Berlin schafft Altglas-Behälter ab

Südost-Bezirke machen den Anfang. Sammlung erfolgt in Containern

Berlin schafft die Altglascontainer in den Wohnanlagen und Hinterhöfen von Wohnhäusern ab. In den Bezirken Lichtenberg, Treptow-Köpenick und Marzahn-Hellersdorf werden diese hier bereits abgebaut. Ab dem kommenden Jahr sollen die Bewohner der drei Bezirke ihr Altglas dann in die öffentlichen Depotcontainer bringen.

Grund für die Abschaffung des sogenannten Berliner Modells bei der Altglassammlung ist laut dualem System die schlechte Qualität des Berliner Altglases. Während in fast allen Gemeinden Deutschlands nach Weiß-, Grün- und Braunglas unterschieden wird, gebe es in Berlin nur die Unterscheidung zwischen Weiß- und Buntglas. Außerdem lande auch Müll, der nicht in die Glascontainer gehöre, in den Tonnen. Schon im kommenden Jahr wird die Sammlung auch in den Bezirken des Westens (Charlottenburg-Wilmersdorf, Steglitz-Zehlendorf und Spandau) ausgeschrieben, sodass auch da das Ende der wohnortnahen Altglassammlung droht.

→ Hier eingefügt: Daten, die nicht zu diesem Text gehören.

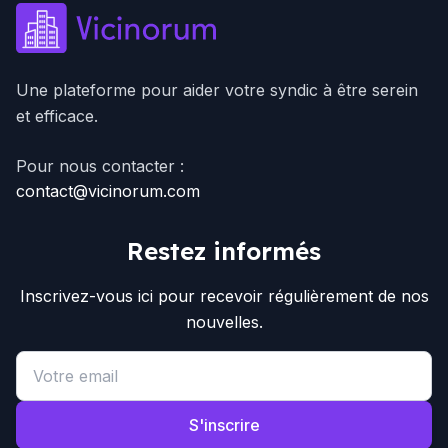
Une plateforme pour aider votre syndic à être serein
et efficace.
Pour nous contacter :
contact@vicinorum.com
Restez informés
Inscrivez-vous ici pour recevoir régulièrement de nos
nouvelles.
Email address
S'inscrire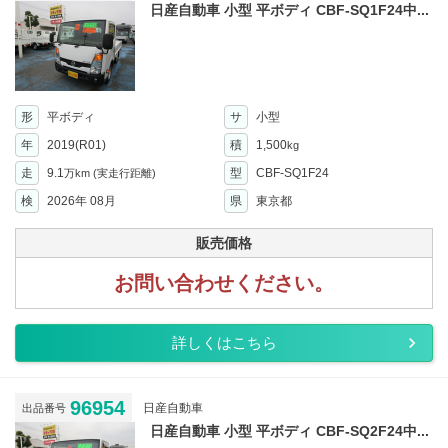
日産自動車 小型 平ボディ CBF-SQ1F24中...
形
平ボディ
サ
小型
年
2019(R01)
積
1,500
kg
走
9.1
型
CBF-SQ1F24
万km
(実走行距離)
検
2026年 08月
県
東京都
販売価格
お問い合わせください。
詳しくはこちら
96954
日産自動車
出品番号
日産自動車 小型 平ボディ CBF-SQ2F24中...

In den Bezirken und bei den Wohnungsbaugesellschaften wächst unterdessen der Widerstand gegen den geplanten Abbau der Glascontainer. Täglich gehen bei Einrichtungen wie Degewo oder Stadt und Land Beschwerden ein. „Besonders ältere Menschen und Menschen mit Behinderungen sind davon betroffen, wenn sie künftig mehrere Hundert Meter zum Sammelcontainer bewältigen müssen“, sagte Degewo-Sprecher Lutz Ackermann.

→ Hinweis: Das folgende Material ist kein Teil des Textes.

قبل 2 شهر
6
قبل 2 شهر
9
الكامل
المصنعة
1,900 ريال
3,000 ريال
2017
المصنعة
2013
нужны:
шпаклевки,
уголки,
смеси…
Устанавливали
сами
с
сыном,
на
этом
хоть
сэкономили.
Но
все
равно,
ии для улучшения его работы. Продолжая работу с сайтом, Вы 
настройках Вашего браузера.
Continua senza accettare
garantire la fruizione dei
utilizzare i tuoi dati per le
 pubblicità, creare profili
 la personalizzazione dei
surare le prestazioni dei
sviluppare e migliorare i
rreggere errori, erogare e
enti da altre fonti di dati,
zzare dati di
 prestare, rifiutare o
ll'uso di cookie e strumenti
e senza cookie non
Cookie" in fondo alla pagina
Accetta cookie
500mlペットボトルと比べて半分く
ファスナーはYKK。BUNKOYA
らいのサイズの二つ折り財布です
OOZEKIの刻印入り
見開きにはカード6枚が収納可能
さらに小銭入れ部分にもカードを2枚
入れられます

In den Wohnanlagen der Degewo landet nun das Altglas vermehrt im Restmüll oder am Straßenrand. „Das ärgert uns“, sagte Ackermann.

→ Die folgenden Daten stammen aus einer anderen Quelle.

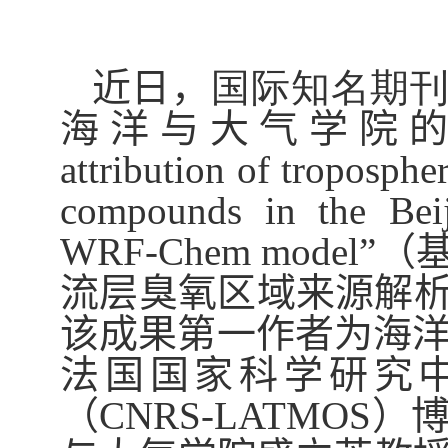
近日，
国际知名期
海洋与大气学院的
attribution of troposphe
compounds in the Beij
WRF-Chem model”
（
流层臭氧区域来源解
该成果第一作者为海
法国国家科学研究
（
CNRS-LATMOS
）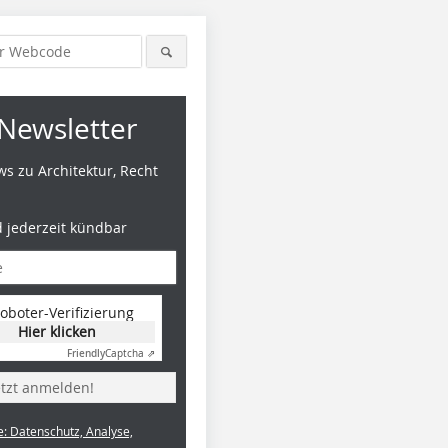
Newsletter
s zu Architektur, Recht
d jederzeit kündbar
oboter-Verifizierung
Hier klicken
Friendly
Captcha ⇗
etzt anmelden!
e: Datenschutz, Analyse,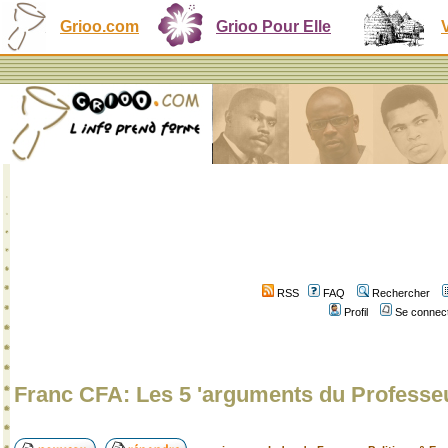
Grioo.com
Grioo Pour Elle
RSS
FAQ
Rechercher
Profil
Se connect
Franc CFA: Les 5 'arguments du Professe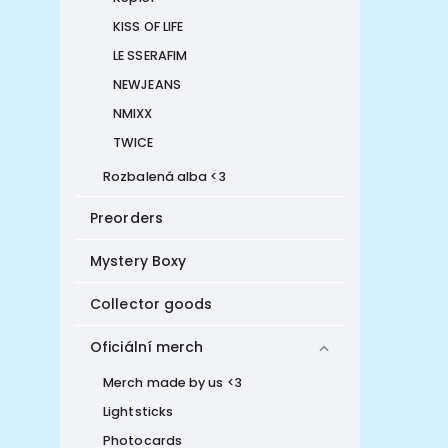
KISS OF LIFE
LE SSERAFIM
NEWJEANS
NMIXX
TWICE
Rozbalená alba <3
Preorders
Mystery Boxy
Collector goods
Oficiální merch
Merch made by us <3
Lightsticks
Photocards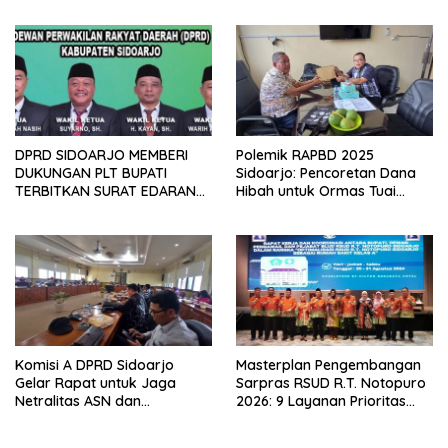
DPRD SIDOARJO MEMBERI
Polemik RAPBD 2025
DUKUNGAN PLT BUPATI
Sidoarjo: Pencoretan Dana
TERBITKAN SURAT EDARAN
Hibah untuk Ormas Tuai
ATURAN LARANGAN
Protes
OUTDOOR LEARNING (ODL)
TK, PAUD, SD, SMP/MTS
KELUAR KOTA
Komisi A DPRD Sidoarjo
Masterplan Pengembangan
Gelar Rapat untuk Jaga
Sarpras RSUD R.T. Notopuro
Netralitas ASN dan
2026: 9 Layanan Prioritas
Perangkat Desa dalam
Dirancang, Sekda Harapkan
Pilkada 2024
RSUD Miliki Identitas Khas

Das „Berliner Modell“, bei dem das Altglas zusammen mit dem Hausmüll eingesammelt wird, besteht seit 1992 und hat sich nach Angaben der Wohnungsbaugesellschaften und Wohnungsunternehmen bewährt. „Ich halte das Qualitätsargument für vorgeschoben, hier geht es eigentlich um eine Kostensenkung“, kritisiert der SPD-Umweltexperte Daniel Buchholz. Er sagt: „Es ist ein Unding, die bewährte Berliner Glassammlung Knall auf Fall zu beenden.“ Buchholz erwartet, dass das Duale System jetzt zusammen mit dem Senat entsprechende Änderungen für kommende Ausschreibungen vornimmt.